AUTOMOTIVE INDUSTRY ROBOTS Applications include screw-driving, assembling, painting, trimming/cutting, pouring hazardous substances, labelling, welding, handling, quality control applications as well as tasks that require extreme precision,
AGRICULTURAL ROBOTS Ecrobotix, a Swiss technology firm has a solar-controlled ‘bot that not only can identify weeds but thereafter can treat them. Naio Technologies based in southwestern France has developed a robot with the ability to weed, hoe, and assist during harvesting. Energid Technologies has developed a citrus picking system that retrieves one piece of fruit every 2-3 seconds and Spain-based Agrobot has taken the treachery out of strawberry picking. Meanwhile, Blue River Technology has developed the LettuceBot2 that attaches itself to a tractor to thin out lettuce fields as well as prevent herbicide-resistant weeds. And that’s only scratching the finely-tilled soil.

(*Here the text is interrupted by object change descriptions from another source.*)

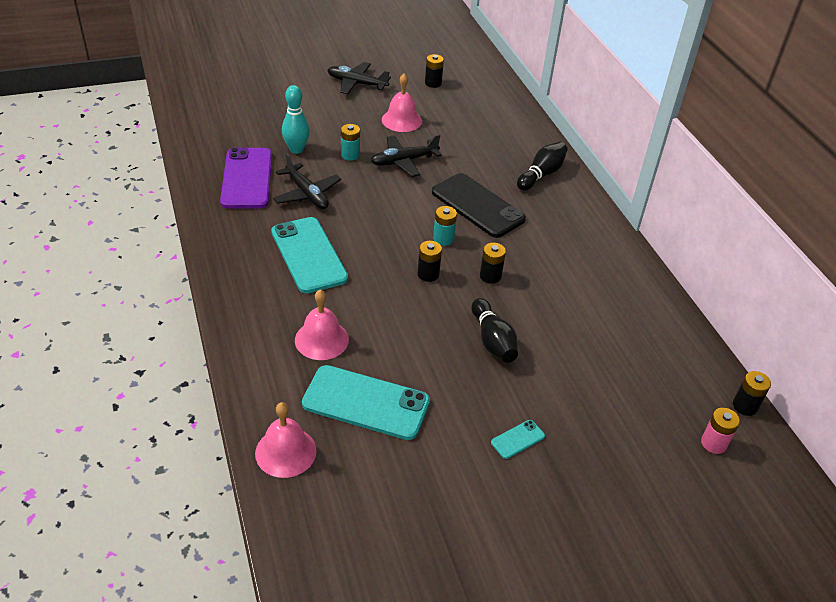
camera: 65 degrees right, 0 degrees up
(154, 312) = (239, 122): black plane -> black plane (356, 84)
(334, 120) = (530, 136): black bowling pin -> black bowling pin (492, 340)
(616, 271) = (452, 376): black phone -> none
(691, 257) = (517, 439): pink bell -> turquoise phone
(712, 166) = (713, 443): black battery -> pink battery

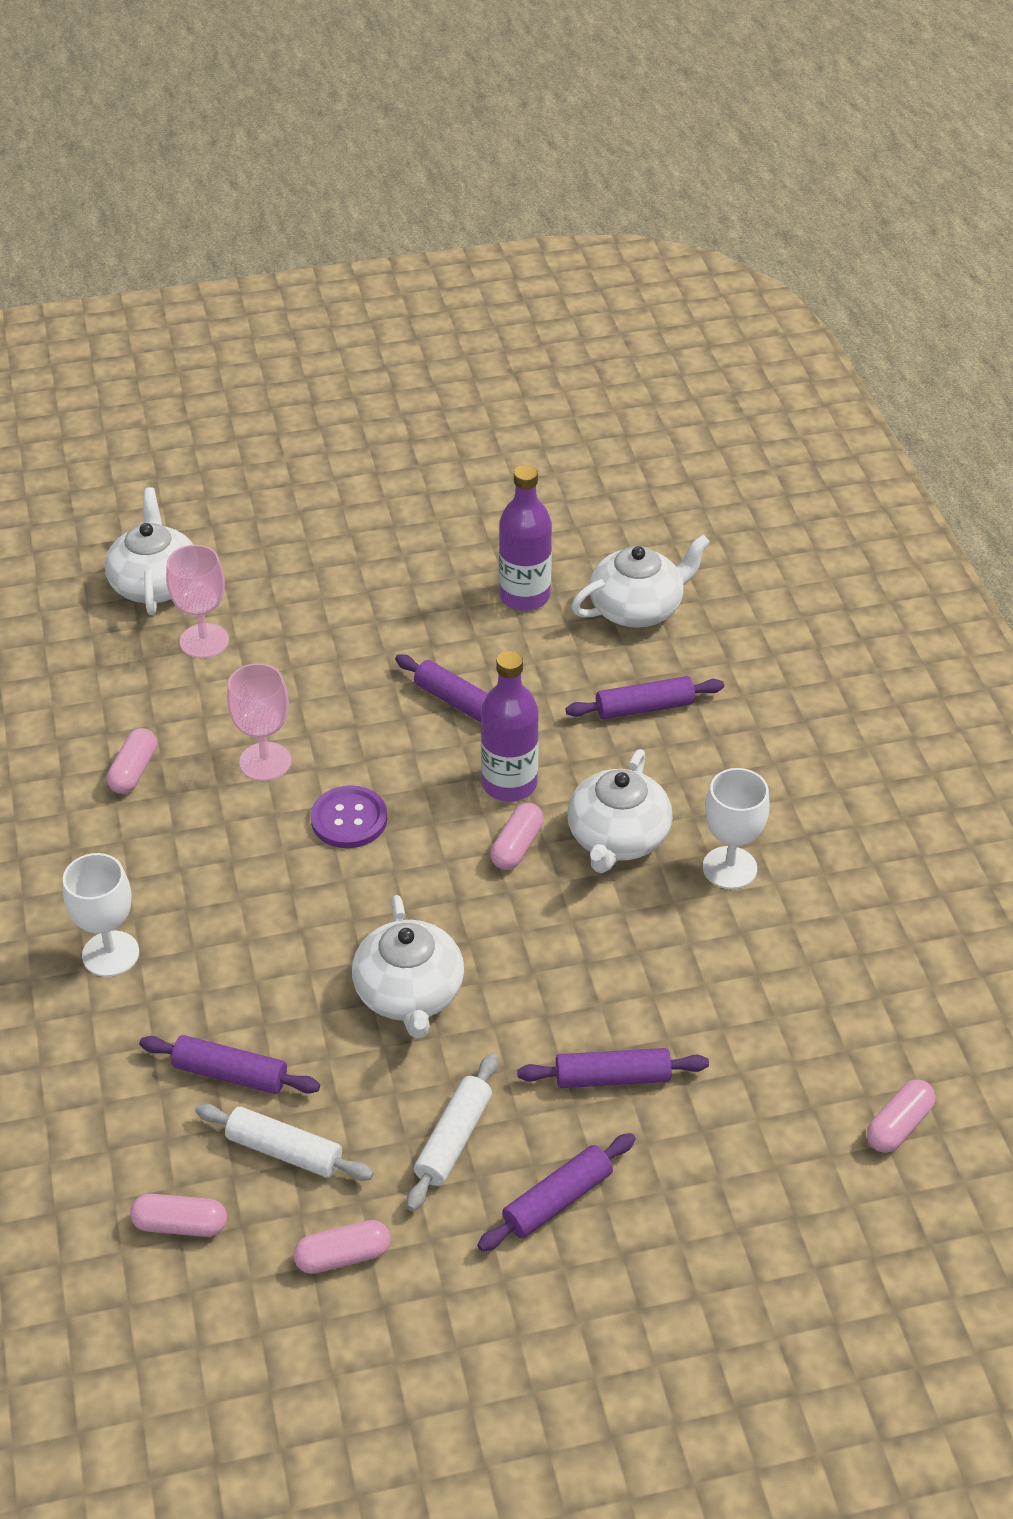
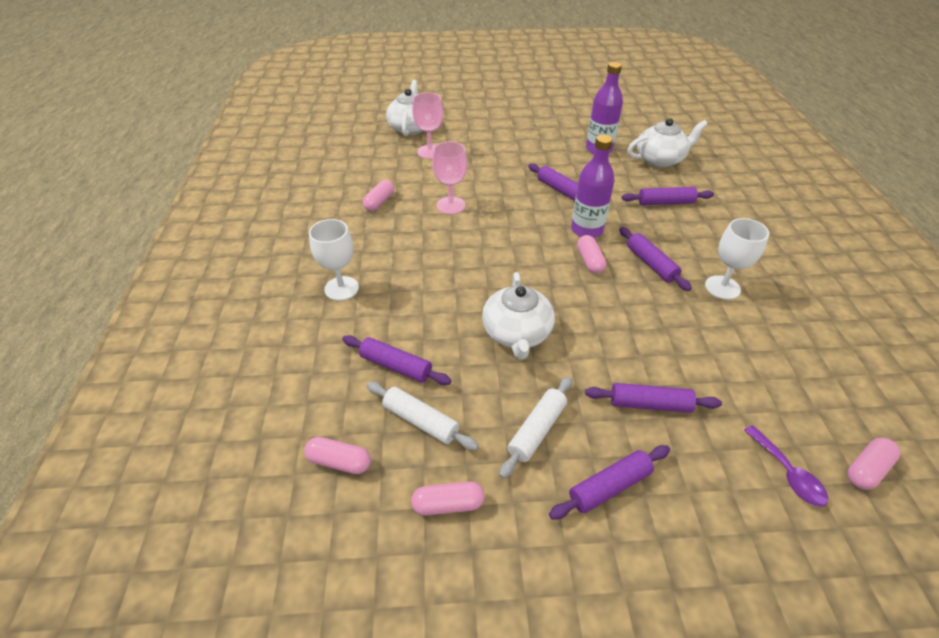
camera: 10 degrees right, 0 degrees up
(349, 819) = (492, 237): purple button -> none
(517, 846) = (590, 261): pink capsule -> pink capsule turned 45 degrees counterclockwise
(617, 838) = (651, 264): white teapot -> purple rolling pin
(794, 1146) = (787, 473): none -> purple spoon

INDUSTRIAL FLOOR SCRUBBERS The Global Automatic Floor Scrubber Machine boasts a 1.6HP motor that offers 113″ water lift, 180 RPM and a coverage rate of 17,000 sq. ft. per hour
These examples all come from the aptly-named site www.willrobotstakemyjob.com because while these functions are labour-saving and ripe for automation, the increasing use of artificial intelligence in the workplace will undoubtedly lead to increasing reliance on machines and a resulting swathe of human redundancies in a broad spectrum of industries and services.

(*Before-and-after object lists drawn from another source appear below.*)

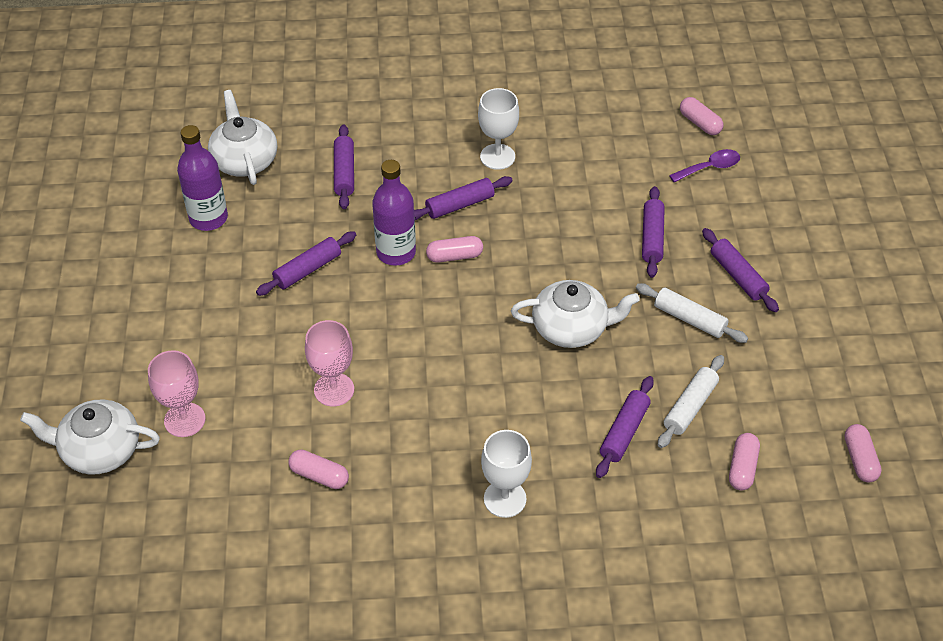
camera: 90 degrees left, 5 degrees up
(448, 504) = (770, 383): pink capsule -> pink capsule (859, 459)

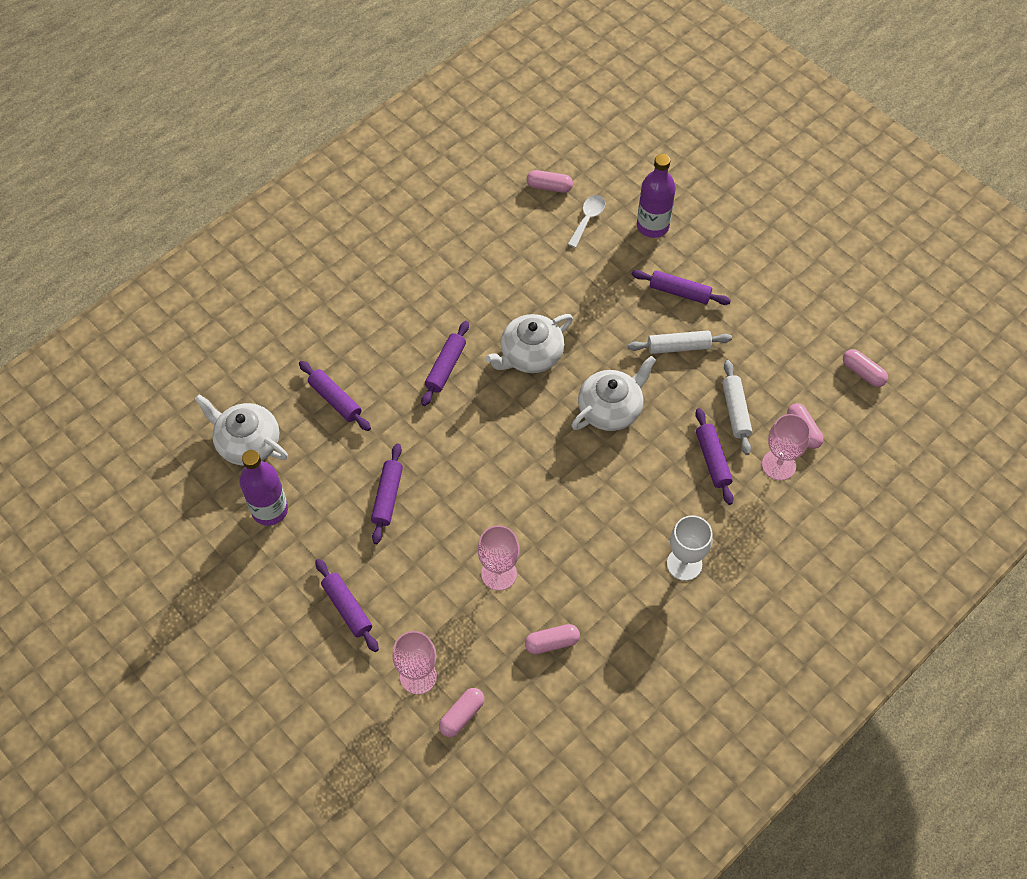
camera: 40 degrees left, 10 degrees up
(99, 450) = (381, 746): white teapot -> white teapot (530, 355)
(396, 252) = (437, 437): purple bottle -> purple bottle (652, 226)
(454, 256) = (481, 411): pink capsule -> pink capsule (462, 715)
(497, 157) = (435, 309): white goblet -> none
(652, 237) = (599, 301): purple rolling pin -> purple rolling pin (347, 608)
(686, 480) = (779, 465): none -> pink goblet
(710, 167) = (588, 219): purple spoon -> white spoon

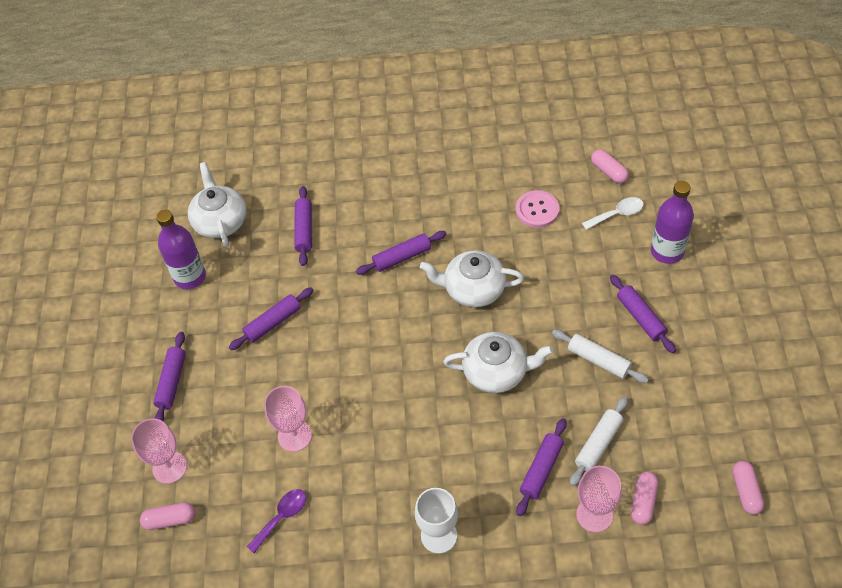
camera: 45 degrees right, 5 degrees down
(521, 255) = (537, 210): none -> pink button
(552, 643) = (282, 517): pink capsule -> purple spoon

This process has been greatly boosted by the global pandemic due to a combination of a workforce on furlough, whether by decree or by choice, and the obvious advantages of using virus-free machines – I don’t think computer viruses count! For example, it was suggested recently that their use might have a beneficial effect in care homes for the elderly, solving short staffing issues and cheering up the old folks with the novelty of having their tea, coffee and medicines delivered by glorified model cars. It’s a theory, at any rate.
Already,customers at the South-Korean fast-food chain No Brand Burger can avoid any interaction with a human server during the pandemic. The chain is using robots to take orders, prepare food and bring meals out to diners. Customers order and pay via touchscreen, then their request is sent to the kitchen where a cooking machine heats up the buns and patties. When it’s ready, a robot ‘waiter’ brings out their takeout bag.

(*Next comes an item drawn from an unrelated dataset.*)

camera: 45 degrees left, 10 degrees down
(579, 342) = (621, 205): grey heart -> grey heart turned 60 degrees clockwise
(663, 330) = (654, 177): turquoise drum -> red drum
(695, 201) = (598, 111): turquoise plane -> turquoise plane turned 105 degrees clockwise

‘This is the first time I’ve actually seen such robots, so they are really amazing and fun,’ Shin Hyun Soo, an office worker at No Brand in Seoul for the first time, told the AP.
Human workers add toppings to the burgers and wrap them up in takeout bags before passing them over to yellow-and-black serving robots, which have been compared to Minions.
Also in Korea, the Italian restaurant chain Mad for Garlic is using serving robots even for sit-down customers. Using 3D space mapping and other technology, the electronic ‘waiter,’ known as Aglio Kim, navigates between tables with up to five orders. Mad for Garlic manager Lee Young-ho said kids especially like the robots, which can carry up to 66lbs in their trays.
These catering robots look nothing like their human counterparts – in fact they are nothing more than glorified food trolleys so using our thumb rule from the movies, mankind is safe from imminent takeover but clearly Korean hospitality sector workers’ jobs are not.
And right there is the dichotomy – replacement by stealth. Remote-controlled robotic waiters and waitresses don’t need to be paid, they don’t go on strike and they don’t spread disease so it’s a sure bet their army is already on the march.
But there may be more redundancies on the way as well. Have you noticed how AI designers have an inability to use words of more than one syllable? So ‘robot’ has become ‘bot’ and ‘android’ simply ‘droid? Well, guys, if you continue to build machines ultimately smarter than yourselves you ‘rons may find yourself surplus to requirements too – that’s ‘moron’ to us polysyllabic humans”!